Bread - What are you baking today…..
-
I don’t reduce water. Unlike @Giles I took autolyse instructions too seriously. I’ve found a locally available source of spelt and wheat that has quite a high protein content and the spelt especially seems to suck the water in.
Both the recipes I’ve been tweaking these last few weeks have 70% hydration (plus the water in the levain so more like 73%), but the 700g of water isn’t enough to wet all the flour so I’ve added more, around 800g. The result (discussed a few posts back), has been a high hydration dough, that is fun to work with, a lovely moist crumb, but flatter loaves, as the dough spreads on the baking sheet meaningfully.
I’m prepping for a new bake and I’m working out what to do about it.
-
Having watched that, my steam, scoring and the starter are all good. Shaping is possibly something I can improve, but I’m thinking it is the length of the bulk ferment that may be the major issue.
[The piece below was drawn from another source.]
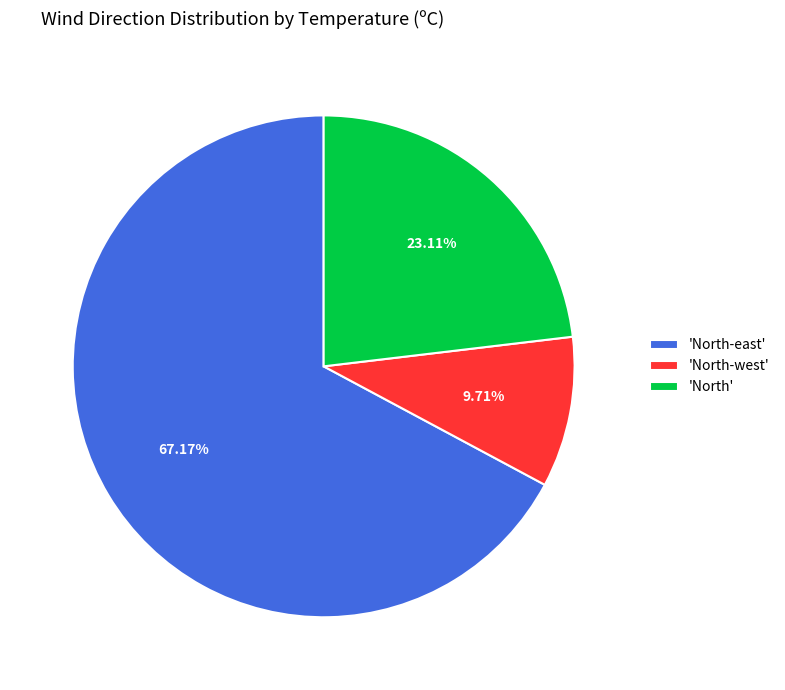

Count the number of slices in the pie.

3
There is definitely oven spring happening but the loaves spread so much between the banneton and the baking sheet that the starting point is more diminished than it should be.
Nice video! Thank you.
-
I've taken to looking at this thread instead of watching porn. It seems to fulfil a similar desire
-
@Giles it's the Regular Chef recipe that I used for my 1st bake. I like his style, very easy going and simple to follow. I didn't get much oven spring, but I think I know where I went wrong thanks to Rueben's help.
-
famous vienna restaurant Steirereck https://www.steirereck.at/en/restaurant/
has a bread sommelier… if you ever come back to vienna, you got an INVITATION (not only for the bread ;)) -
Arrrrggghhhh.
As noted yesterday I am trying to perfect my spelt loaf, and struggling to get the kind of oven spring I have had earlier with spelt, and regularly with wheat loaves.
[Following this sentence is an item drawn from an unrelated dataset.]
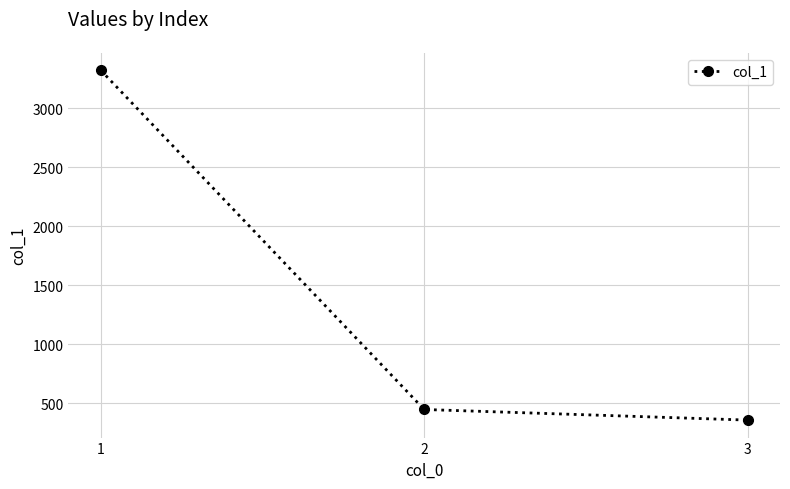

Between 3 and 2, which is larger?

2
Initially I thought it was too much hydration causing the issue. I lowered this bake to 75%.
After yesterday’s discussion I suspected the issue was the length of the bulk ferment. This dough had a three hour bulk ferment (down from four and a half), and a 10 hour fridge retardation (down from 14 hours).
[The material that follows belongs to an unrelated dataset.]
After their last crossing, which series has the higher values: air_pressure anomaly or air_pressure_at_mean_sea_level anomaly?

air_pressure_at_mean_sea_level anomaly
There is plenty of life in the dough. The over night fridge proofing saw a 40-50% increase in volume. Straight from the fridge:
They came out of the banneton’s just fine, but deflated meaningfully after scoring:
There is oven spring. The volume of the dough increases during the first 20min. Here they after 20min. They have been covered and the oven has steam. The problem is that the volume increase is much more lateral rather than vertical.
Finished:
The crumb is not the greatest I’ve had, but isn’t bad at all:
So these loaves turned out more or less exactly the same as my last batch, which had a longer bulk ferment and fridge proof, and higher hydration. What the actual yeasty-fuck is next?!
-
You guys are killing it on the Bread Frontier.
I would pay good money to have a sandwich with that bread.